Deciphering histone mark-specific fine-scale chromatin organization at high resolution with Micro-C-ChIP

The regulation of cell-type-specific transcription programs is a highly controlled and complex process that needs to be fully understood. The gene regulation is often influenced by distal regulatory elements and their interactions with promoters in three-dimensional space. Although proximity ligation techniques like Hi-C have revolutionized our understanding of genome organization, the genomic resolution for many of these methods is limited by both experimental and financial constraints. Here, we introduce Micro-C-ChIP to provide extremely high-resolution views of chromosome architecture at genomic loci marked by specific covalent histone modifications. This is achieved by affinity isolation of specific chromatin states in order to target chromosome folding libraries to focus on chromatin domains (regulatory elements, heterochromatin, etc.) of interest, yielding extremely high sequencing depth at these loci.
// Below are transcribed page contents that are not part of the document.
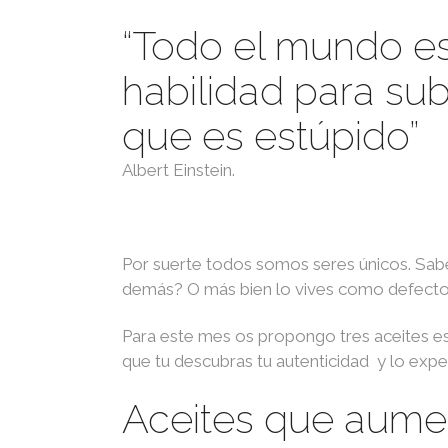
“Todo el mundo es 
habilidad para sub
que es estúpido”
Albert Einstein.
Por suerte todos somos seres únicos. Sabes
demás? O más bien lo vives como defect
Para este mes os propongo tres aceites es
que tu descubras tu autenticidad y lo exp
Aceites que aumen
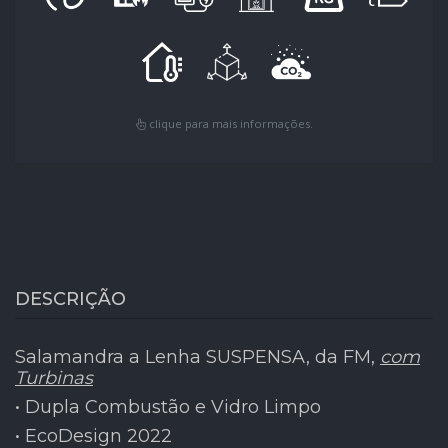
clique para mais informações.
DESCRIÇÃO
Salamandra a Lenha SUSPENSA, da FM,
com
Turbinas
• Dupla Combustão e Vidro Limpo
• EcoDesign 2022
We applied Micro-C-ChIP to mouse embryonic stem cells (mESC) and hTERT-immortalized human retinal epithelial cells (hTERT-RPE1), revealing architectural features of genome organization with comparable or higher resolution than Micro-C datasets sequenced to 10X higher depth. In particular, we discovered extensive promoter-promoter networks in both cell types and characterized the specific architecture of bivalently bookmarked promoters in mESC. Together, these data highlight Micro-C-ChIP as a cost-effective approach to exploring the landscape of genome folding at extraordinarily high resolution. Micro-C-ChIP was performed against H3K4me3 and H3K27me3 in two cell types, mESC and hTERT-RPE1. Each condition (histone marks and cell types) has two biological replicates.The replicates for each condition were merged and converted to mcool format.